Wann wird’s mal wieder Kreuzfahrt?

Unsichere Lage auf dem Kreuzfahrtmarkt
Wie es bei den Kreuzfahrtschiffen weitergeht, kann im Moment noch niemand sagen. So ist der Sommer für Cunard Cruises schon gelaufen: Es werden keine Reisen der Queen Mary 2 und der Queen Victoria mit Abfahrt bis einschließlich 1. November 2020 und keine Reisen der Queen Elizabeth mit Abfahrt bis einschließlich 23. November 2020 mehr stattfinden.
Auch die neuesten Reisehinweise aus dem Auswärtigen Amt vom 12.Juni sind eindeutig: "Von der Teilnahme an Kreuzfahrten wird aufgrund der besonderen Risiken dringend abgeraten. Hiervon ausgenommen sind Flusskreuzfahrten innerhalb der EU bzw. Schengen mit besonderen Hygienekonzepten."

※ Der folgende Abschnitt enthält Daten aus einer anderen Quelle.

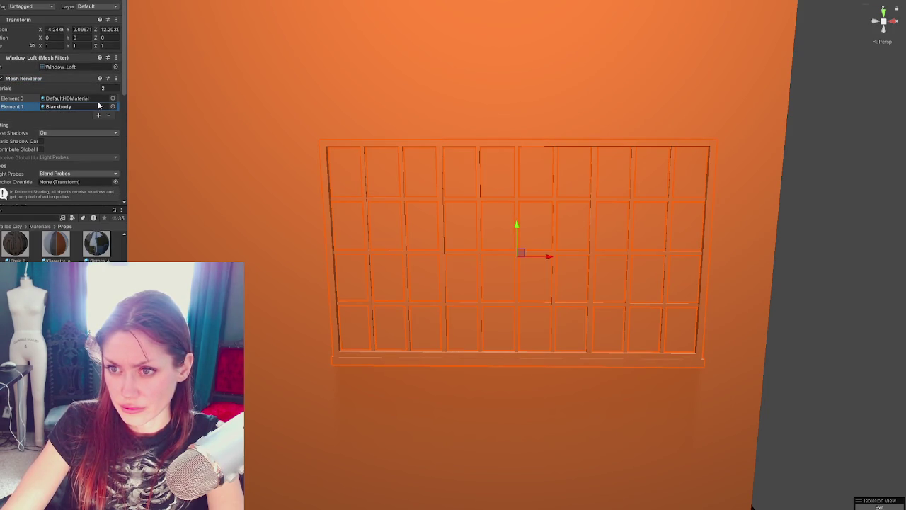
click(108, 114)
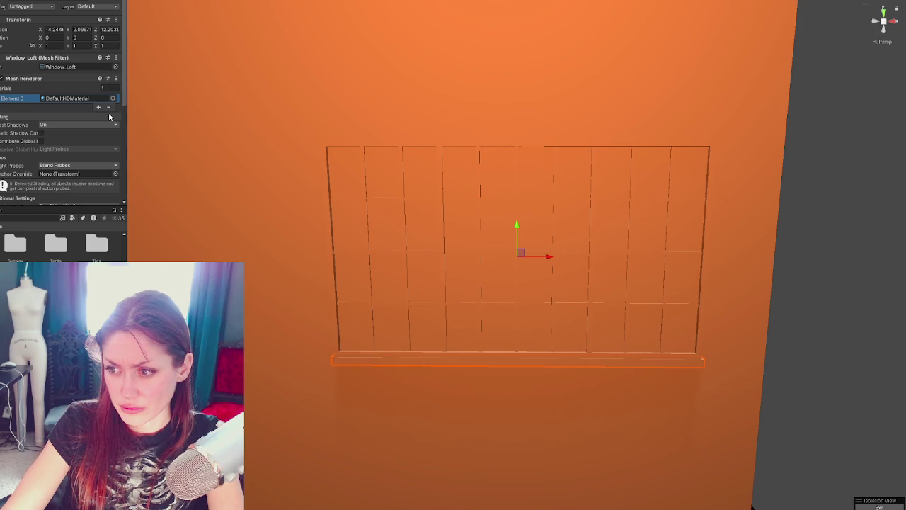
click(98, 107)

Viele Reedereien hatten sowieso schon alle Fahrten zumindest bis Ende Juli auf Eis gelegt, doch auch , was ab dem Spätsommer folgen soll, ist noch völlig unklar. Eigentlich sollte zum Beispiel die "Aida Diva" im Herbst zweimal zwischen New York und Montreal pendeln. Die "Aida Luna" hatte drei Fahrten von New York entlang der Ostküste geplant. Doch keines der beiden Schiffe wird in Nordamerika in See stechen oder anlanden. In Kanada sind Kreuzfahrtanläufe bis Ende Oktober nicht erlaubt, in den USA gilt bis auf weiteres ein Einreisestopp für Europäer. Da geht die Reederei lieber auf Nummer sicher und streicht das gesamte Amerika-Programm für dieses Kalenderjahr. Gäste, die eine der betroffenen Aida-Törns gebucht haben, will die Reederei nun informieren. Die verhinderten Kreuzfahrer haben die Wahl zwischen der Erstattung ihrer bisher geleisteten Zahlung oder einem Guthaben für eine andere Kreuzfahrt, das Aida ihren Kunden mit einem Bonus von zehn Prozent schmackhaft machen will.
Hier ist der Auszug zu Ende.